In SvelteKit, you can build an SPA with adapter-static.
SSG
Static Site Generation (SSG) is a term that refers to a site where every page is prerendered. SvelteKit was not built to do only static site generation like some tools and so may not scale as well to efficiently render a very large number of pages as tools built specifically for that purpose. However, in contrast to most purpose-built SSGs, SvelteKit does nicely allow for mixing and matching different rendering types on different pages. One benefit of fully prerendering a site is that you do not need to maintain or pay for servers to perform SSR. Once generated, the site can be served from CDNs, leading to great "time to first byte" performance. This delivery model is often referred to as JAMstack.
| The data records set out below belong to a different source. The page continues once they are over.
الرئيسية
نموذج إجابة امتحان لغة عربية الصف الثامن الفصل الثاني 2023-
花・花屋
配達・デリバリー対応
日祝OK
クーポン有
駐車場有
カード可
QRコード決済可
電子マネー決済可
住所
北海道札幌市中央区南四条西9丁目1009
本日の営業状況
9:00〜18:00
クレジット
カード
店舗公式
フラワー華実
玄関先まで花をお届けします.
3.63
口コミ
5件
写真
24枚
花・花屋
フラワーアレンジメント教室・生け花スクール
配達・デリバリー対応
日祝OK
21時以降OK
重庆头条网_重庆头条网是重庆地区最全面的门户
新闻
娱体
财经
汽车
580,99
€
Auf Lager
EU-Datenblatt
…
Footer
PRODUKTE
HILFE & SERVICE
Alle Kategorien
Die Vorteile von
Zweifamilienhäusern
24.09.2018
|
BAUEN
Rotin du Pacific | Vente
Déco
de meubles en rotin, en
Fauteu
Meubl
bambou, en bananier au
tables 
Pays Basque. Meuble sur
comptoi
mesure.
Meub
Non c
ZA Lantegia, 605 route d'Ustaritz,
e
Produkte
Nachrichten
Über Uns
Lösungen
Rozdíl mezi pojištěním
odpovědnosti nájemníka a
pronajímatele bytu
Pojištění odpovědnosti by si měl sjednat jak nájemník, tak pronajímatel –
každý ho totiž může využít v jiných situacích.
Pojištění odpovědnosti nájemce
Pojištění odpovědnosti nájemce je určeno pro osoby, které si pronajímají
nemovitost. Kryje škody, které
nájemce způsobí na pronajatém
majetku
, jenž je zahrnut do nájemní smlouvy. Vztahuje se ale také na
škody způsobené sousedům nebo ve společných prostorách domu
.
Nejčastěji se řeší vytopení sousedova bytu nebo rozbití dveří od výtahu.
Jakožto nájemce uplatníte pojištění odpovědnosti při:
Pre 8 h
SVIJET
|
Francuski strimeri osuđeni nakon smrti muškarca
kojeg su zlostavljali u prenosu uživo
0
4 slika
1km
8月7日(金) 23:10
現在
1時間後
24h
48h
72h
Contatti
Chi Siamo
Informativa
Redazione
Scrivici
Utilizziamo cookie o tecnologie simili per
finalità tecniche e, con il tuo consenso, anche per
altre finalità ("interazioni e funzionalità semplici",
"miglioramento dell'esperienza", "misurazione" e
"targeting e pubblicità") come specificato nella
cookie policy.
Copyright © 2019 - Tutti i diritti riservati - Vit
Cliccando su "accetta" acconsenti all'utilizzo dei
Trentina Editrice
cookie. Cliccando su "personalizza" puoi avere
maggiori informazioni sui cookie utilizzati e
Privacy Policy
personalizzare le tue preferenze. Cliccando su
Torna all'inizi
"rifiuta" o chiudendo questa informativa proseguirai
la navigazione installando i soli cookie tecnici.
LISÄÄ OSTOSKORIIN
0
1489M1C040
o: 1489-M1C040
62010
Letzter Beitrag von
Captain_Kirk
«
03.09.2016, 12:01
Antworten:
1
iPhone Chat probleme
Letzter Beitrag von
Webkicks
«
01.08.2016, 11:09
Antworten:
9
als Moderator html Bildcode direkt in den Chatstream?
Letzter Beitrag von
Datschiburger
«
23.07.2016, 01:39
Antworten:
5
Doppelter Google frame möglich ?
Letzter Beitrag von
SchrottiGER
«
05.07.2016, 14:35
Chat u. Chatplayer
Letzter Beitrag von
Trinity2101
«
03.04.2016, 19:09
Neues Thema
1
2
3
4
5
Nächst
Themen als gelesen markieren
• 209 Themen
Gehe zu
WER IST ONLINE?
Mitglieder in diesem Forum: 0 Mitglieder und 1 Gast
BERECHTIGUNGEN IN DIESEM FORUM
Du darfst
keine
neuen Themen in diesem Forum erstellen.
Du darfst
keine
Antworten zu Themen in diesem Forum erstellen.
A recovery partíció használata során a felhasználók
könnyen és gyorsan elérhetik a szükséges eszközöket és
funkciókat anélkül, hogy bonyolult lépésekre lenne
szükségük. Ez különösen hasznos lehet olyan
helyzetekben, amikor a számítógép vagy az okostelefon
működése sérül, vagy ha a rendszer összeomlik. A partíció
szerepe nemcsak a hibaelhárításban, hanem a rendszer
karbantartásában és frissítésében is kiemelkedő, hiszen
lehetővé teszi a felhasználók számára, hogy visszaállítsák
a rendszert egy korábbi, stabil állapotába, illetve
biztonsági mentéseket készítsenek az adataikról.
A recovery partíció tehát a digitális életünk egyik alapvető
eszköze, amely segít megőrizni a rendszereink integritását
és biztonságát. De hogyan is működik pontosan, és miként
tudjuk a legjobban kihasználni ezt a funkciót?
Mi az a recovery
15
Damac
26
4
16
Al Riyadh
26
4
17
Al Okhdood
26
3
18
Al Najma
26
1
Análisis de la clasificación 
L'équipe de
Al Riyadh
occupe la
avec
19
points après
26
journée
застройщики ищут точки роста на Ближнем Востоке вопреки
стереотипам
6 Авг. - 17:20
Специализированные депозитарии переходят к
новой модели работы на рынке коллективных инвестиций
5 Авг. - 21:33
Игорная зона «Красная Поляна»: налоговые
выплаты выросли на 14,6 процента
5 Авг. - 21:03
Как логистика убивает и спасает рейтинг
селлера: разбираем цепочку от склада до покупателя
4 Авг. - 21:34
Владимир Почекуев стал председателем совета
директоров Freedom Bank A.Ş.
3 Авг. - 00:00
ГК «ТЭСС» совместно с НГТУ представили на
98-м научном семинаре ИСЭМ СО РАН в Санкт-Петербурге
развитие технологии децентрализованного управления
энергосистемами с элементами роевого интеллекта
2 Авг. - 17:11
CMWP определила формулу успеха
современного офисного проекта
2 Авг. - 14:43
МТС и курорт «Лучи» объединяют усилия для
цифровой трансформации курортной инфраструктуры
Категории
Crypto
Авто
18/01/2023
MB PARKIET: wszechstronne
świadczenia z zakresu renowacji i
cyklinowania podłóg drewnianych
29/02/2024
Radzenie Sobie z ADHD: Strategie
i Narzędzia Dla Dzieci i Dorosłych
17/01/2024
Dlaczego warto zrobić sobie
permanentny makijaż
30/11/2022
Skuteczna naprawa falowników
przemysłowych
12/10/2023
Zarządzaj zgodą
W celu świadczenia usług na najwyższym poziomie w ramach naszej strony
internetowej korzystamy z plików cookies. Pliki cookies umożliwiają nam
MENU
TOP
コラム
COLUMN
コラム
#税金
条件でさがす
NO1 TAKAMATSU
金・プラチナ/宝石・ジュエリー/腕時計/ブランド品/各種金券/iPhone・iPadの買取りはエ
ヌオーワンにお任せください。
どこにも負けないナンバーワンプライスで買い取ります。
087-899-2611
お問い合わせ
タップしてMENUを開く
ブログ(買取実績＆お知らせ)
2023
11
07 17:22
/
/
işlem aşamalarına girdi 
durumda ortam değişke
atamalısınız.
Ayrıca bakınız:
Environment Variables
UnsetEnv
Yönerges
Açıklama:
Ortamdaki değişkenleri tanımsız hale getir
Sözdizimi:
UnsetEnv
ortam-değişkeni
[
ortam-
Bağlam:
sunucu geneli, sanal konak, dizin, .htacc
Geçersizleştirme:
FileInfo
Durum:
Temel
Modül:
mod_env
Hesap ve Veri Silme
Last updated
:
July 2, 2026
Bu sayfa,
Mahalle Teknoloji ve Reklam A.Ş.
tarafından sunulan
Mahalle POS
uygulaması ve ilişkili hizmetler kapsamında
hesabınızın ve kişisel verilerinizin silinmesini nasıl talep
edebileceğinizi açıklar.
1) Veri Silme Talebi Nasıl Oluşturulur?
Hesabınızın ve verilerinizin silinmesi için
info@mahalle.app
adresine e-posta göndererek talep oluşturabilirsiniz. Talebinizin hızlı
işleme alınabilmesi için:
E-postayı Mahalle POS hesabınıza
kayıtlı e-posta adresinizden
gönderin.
In SvelteKit, you can do static site generation by using adapter-static or by configuring every page to be prerendered using the prerender page option or prerender config in svelte.config.js.
SSR
Server-side rendering (SSR) is the generation of the page contents on the server. SSR is generally preferred for SEO. While some search engines can index content that is dynamically generated on the client-side it may take longer even in these cases. It also tends to improve perceived performance and makes your app accessible to users if JavaScript fails or is disabled (which happens more often than you probably think).
In SvelteKit, pages are server-side rendered by default. You can disable SSR with the ssr page option.